Mill Computing, Inc. Forums The Mill Architecture The Belt Reply To: The Belt

Ivan Godard
Keymaster
Post count: 689

The abstraction is accurate. For a belt with nominal 32 entries, any data sink can take its data from any position. There are actually twice as many physical entries (64) as nominal, to allow for phasing, but each phase can only see a nominal window into the physical belt space. Without that, we would have to renumber the belt at each phase boundary, which is not practical.

There is a crossbar, but it is split with a narrow fastpath and a wide slowpath. One-cycle latency results (a maximum of one per slot) go direct to the fastpath, while two values (for each consumer) are selected from the slow path and passed to the fast path. This is explained in greater detail in the Belt talk.

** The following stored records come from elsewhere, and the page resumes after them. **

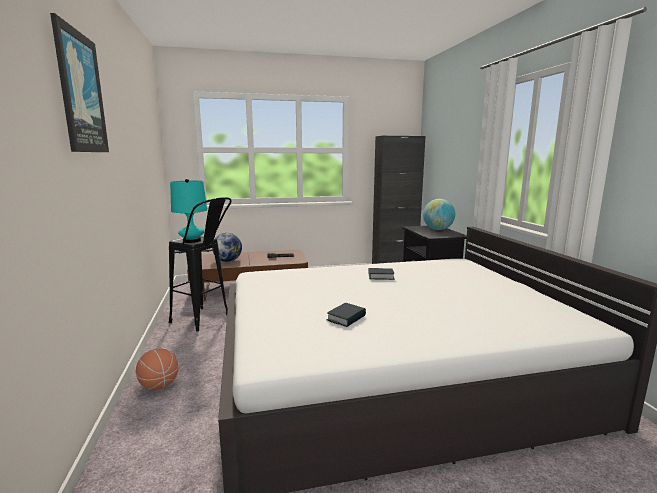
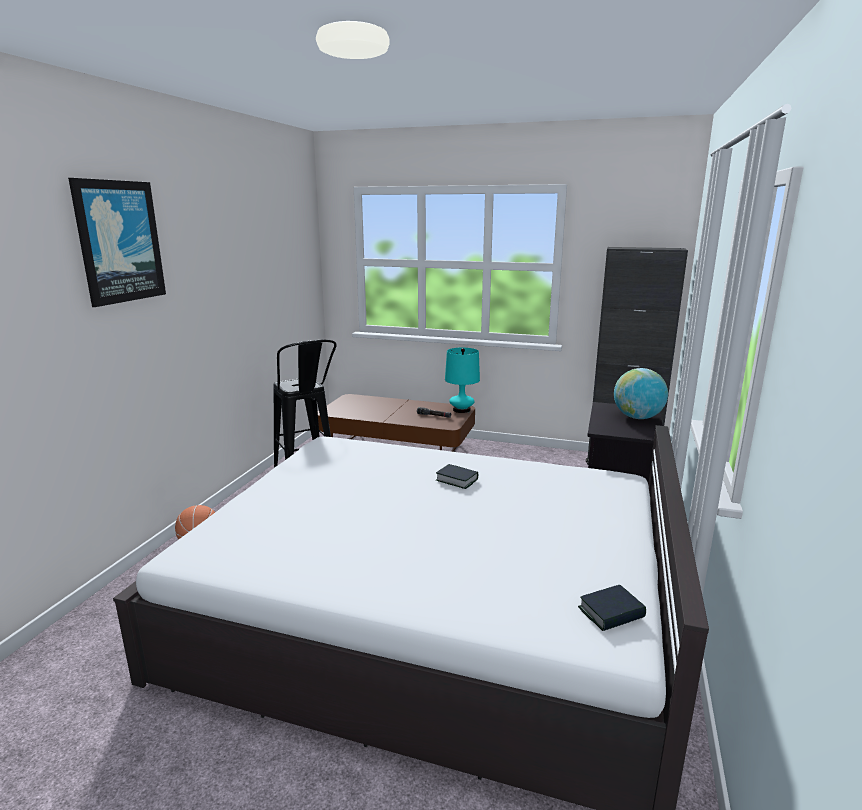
camera: 30 degrees right, 5 degrees up
(192, 241) = (295, 385): turquoise table lamp -> turquoise table lamp (461, 410)
(227, 261) = (369, 409): globe -> none
(346, 318) = (323, 529): book -> book (611, 613)

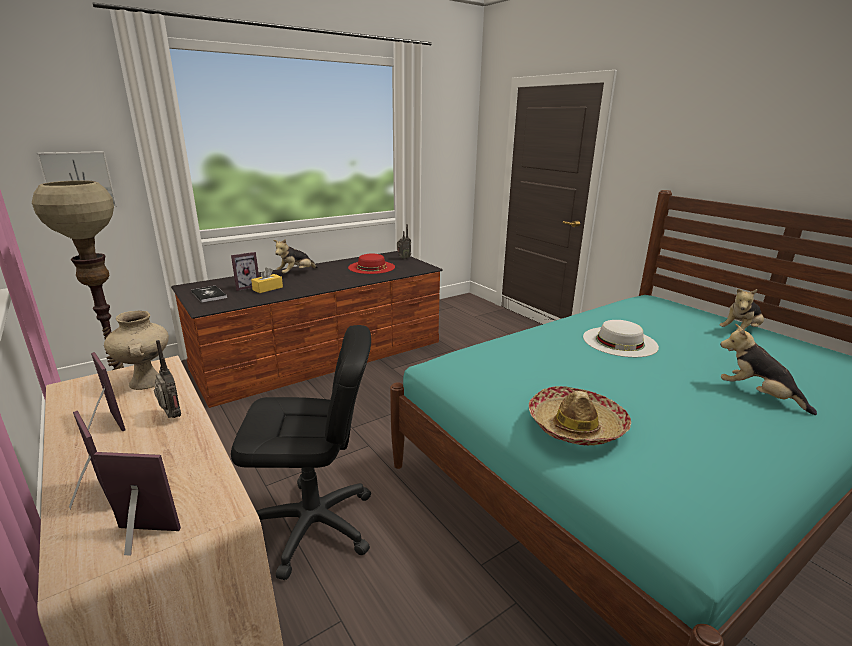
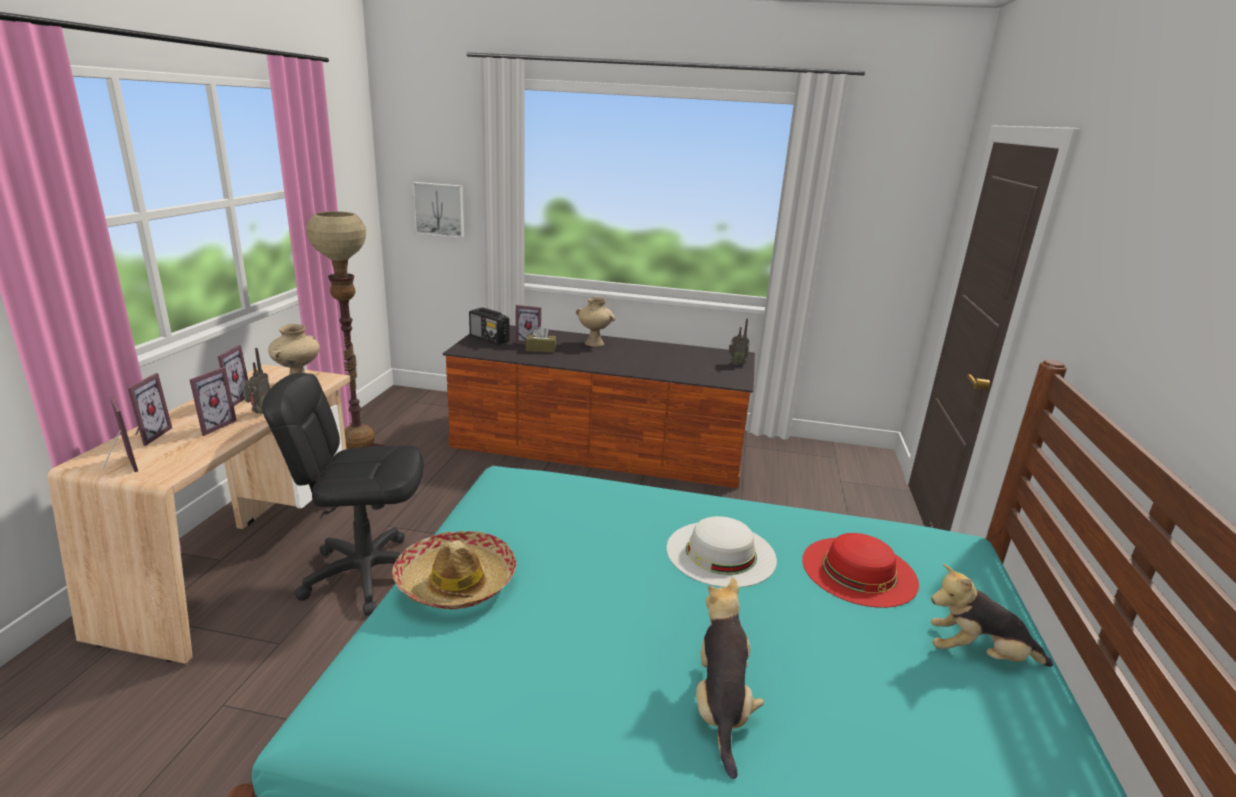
camera: 45 degrees right, 0 degrees up
(148, 452) = (212, 426): none -> picture frame
(209, 295) = (489, 339): book -> radio
(267, 288) = (540, 349): yellow tissue box -> brown tissue box
(296, 273) = (595, 343): plush toy -> beige vase
(314, 526) = (366, 574): black office chair -> black office chair turned 135 degrees clockwise
(371, 267) = (679, 361): red hat -> red hat (859, 571)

However, although there are many possible sources for the crossbar, there are many fewer sinks than you assume. In particular, slots accept at most two input arguments from the belt, and quite a few (all the Reader block) accept none at all. The cost of the crossbar is determined almost entirely by the number of consumers, which is one reason why Gold has only 8 exu slots.

Similarly, while a slot can concurrently drop results from differing-latency ops issued in that slot, the long-term steady-state peak throughput is ~one result per slot, which determines how we size the spiller.

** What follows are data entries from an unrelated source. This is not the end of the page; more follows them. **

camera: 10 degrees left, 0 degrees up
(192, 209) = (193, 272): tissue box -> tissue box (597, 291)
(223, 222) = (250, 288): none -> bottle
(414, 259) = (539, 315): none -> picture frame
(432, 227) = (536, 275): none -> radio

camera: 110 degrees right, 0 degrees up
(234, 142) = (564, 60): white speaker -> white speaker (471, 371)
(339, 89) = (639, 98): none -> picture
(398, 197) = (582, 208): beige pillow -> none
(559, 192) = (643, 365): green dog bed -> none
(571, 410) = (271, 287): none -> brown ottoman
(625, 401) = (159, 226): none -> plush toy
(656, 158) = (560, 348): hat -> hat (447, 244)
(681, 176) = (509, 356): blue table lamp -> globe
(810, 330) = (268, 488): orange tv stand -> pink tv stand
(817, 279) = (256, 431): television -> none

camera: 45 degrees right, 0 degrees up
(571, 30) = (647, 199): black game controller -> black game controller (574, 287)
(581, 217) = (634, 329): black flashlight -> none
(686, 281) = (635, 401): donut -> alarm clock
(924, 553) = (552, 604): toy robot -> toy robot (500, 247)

We describe the belt implementation as in effect a tagged distributed CAM, because that is easy to explain, and for many people a concrete realization is more understandable than a more abstract description. However, the implementation of the belt is invisible to the program model, and the hardware guys are free to come up with bright ideas if they can, which will likely differ in different family members.

There is expected to be a talk this Fall giving the present most-recent final word about the gate-level hardware of the first Belt implementation.